🤖 AI Summary
This work addresses the limitations of existing reinforcement learning approaches that rely on a single semantic reward, which struggle to holistically optimize the multidimensional and multimodal dialogue quality in spoken dialogue systems and are incompatible with incremental full-duplex response mechanisms. To overcome these challenges, we propose the first multi-reward RLAIF framework tailored for spoken dialogue systems, integrating three distinct rewards—semantic accuracy, audio quality, and emotional consistency. Our approach introduces turn-level preference sampling and a chunk-level DPO (Direct Preference Optimization) alignment strategy to jointly optimize multiple quality dimensions. We also construct the first multi-reward DPO dataset designed for incremental full-duplex spoken dialogue.
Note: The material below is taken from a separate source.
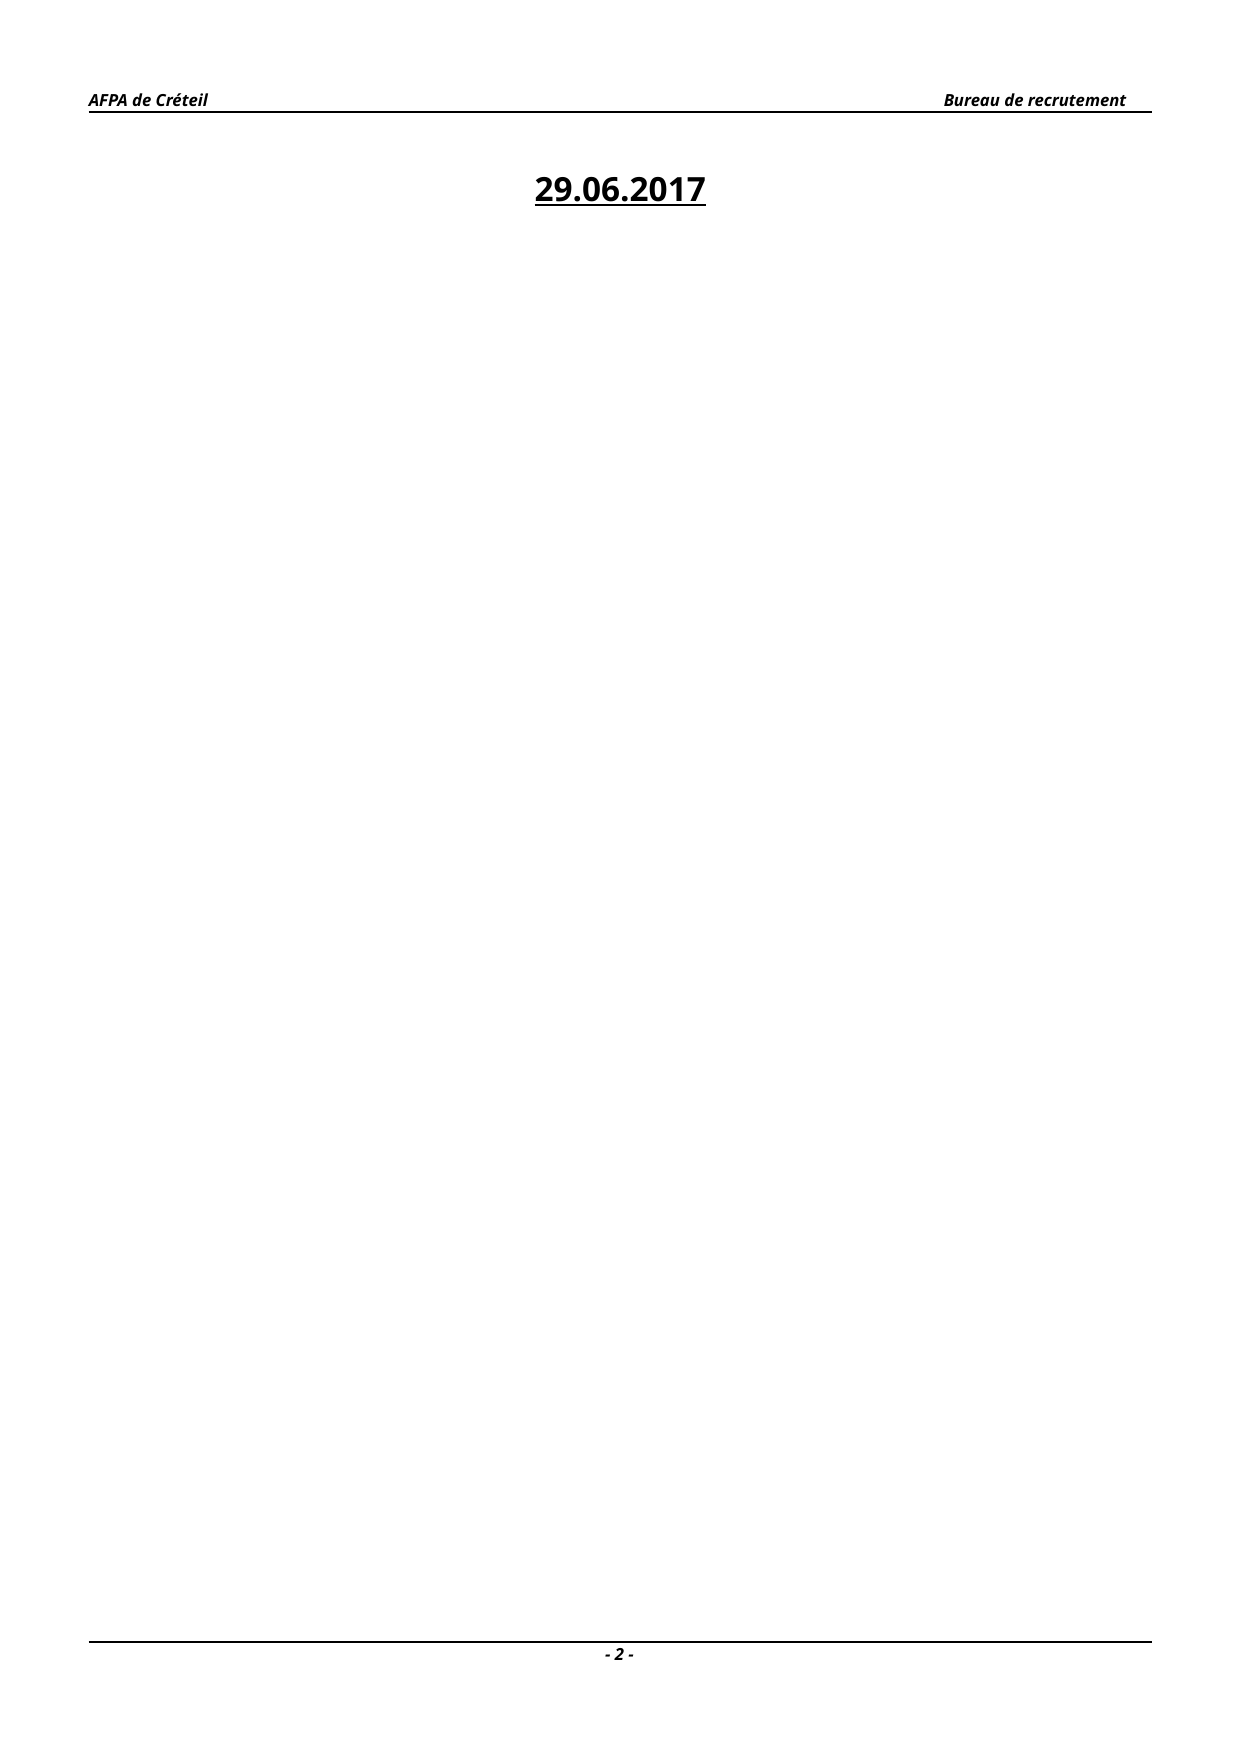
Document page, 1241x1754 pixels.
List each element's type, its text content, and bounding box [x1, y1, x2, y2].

Experimental results demonstrate that joint training with multiple rewards significantly outperforms single-reward methods in both semantic fidelity and audio naturalness, underscoring the critical role of multidimensional alignment in practical spoken dialogue systems.
📝 Abstract
Reinforcement learning from human or AI feedback (RLHF/RLAIF) for speech-in/speech-out dialogue systems (SDS) remains underexplored, with prior work largely limited to single semantic rewards applied at the utterance level. Such setups overlook the multi-dimensional and multi-modal nature of conversational quality, which encompasses semantic coherence, audio naturalness, speaker consistency, emotion alignment, and turn-taking behavior. Moreover, they are fundamentally mismatched with duplex spoken dialogue systems that generate responses incrementally, where agents must make decisions based on partial utterances. We address these limitations with the first multi-reward RLAIF framework for SDS, combining semantic, audio-quality, and emotion-consistency rewards. To align utterance-level preferences with incremental, blockwise decoding in duplex models, we apply turn-level preference sampling and aggregate per-block log-probabilities within a single DPO objective. We present the first systematic study of preference learning for improving SDS quality in both multi-turn Chain-of-Thought and blockwise duplex models, and release a multi-reward DPO dataset to support reproducible research. Experiments show that single-reward RLAIF selectively improves its targeted metric, while joint multi-reward training yields consistent gains across semantic quality and audio naturalness. These results highlight the importance of holistic, multi-reward alignment for practical conversational SDS.